Goal of the exercise ▸
In the rows below, count the lines that contain the string "shows". Case counts. Reply with the number only.

Source data ▸

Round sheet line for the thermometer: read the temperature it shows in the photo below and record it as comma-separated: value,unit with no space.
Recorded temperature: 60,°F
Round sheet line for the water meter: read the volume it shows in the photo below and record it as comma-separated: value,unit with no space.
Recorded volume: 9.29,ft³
--
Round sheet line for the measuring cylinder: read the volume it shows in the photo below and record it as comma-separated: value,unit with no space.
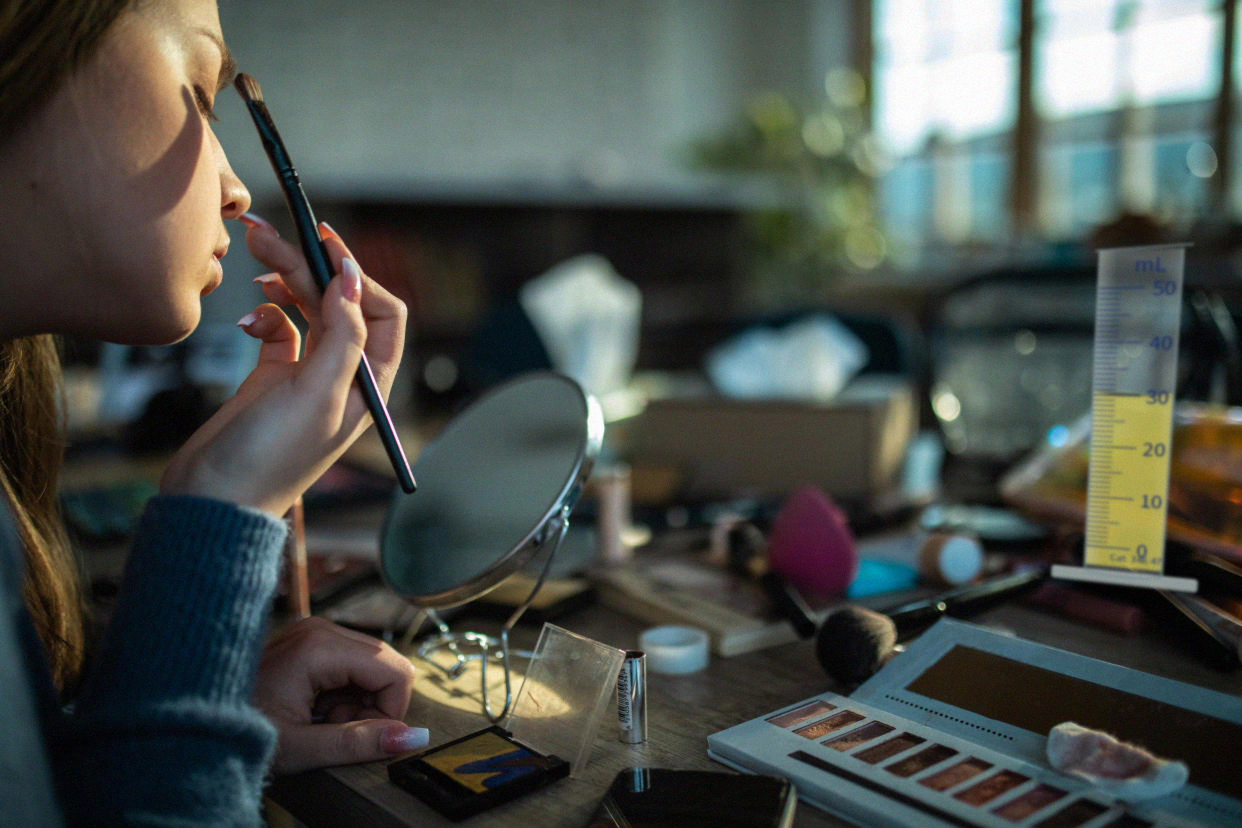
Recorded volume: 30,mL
* * *
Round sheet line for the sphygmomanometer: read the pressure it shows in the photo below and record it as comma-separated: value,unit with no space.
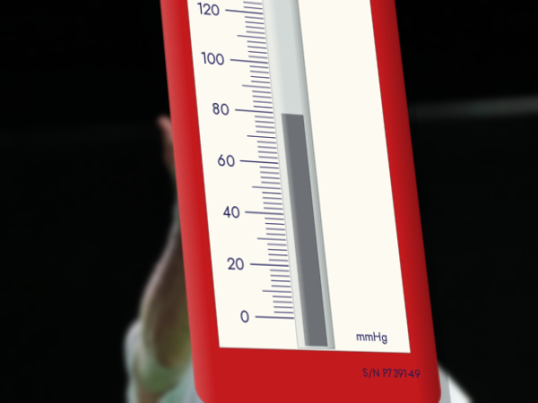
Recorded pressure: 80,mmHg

Solution below ▸
4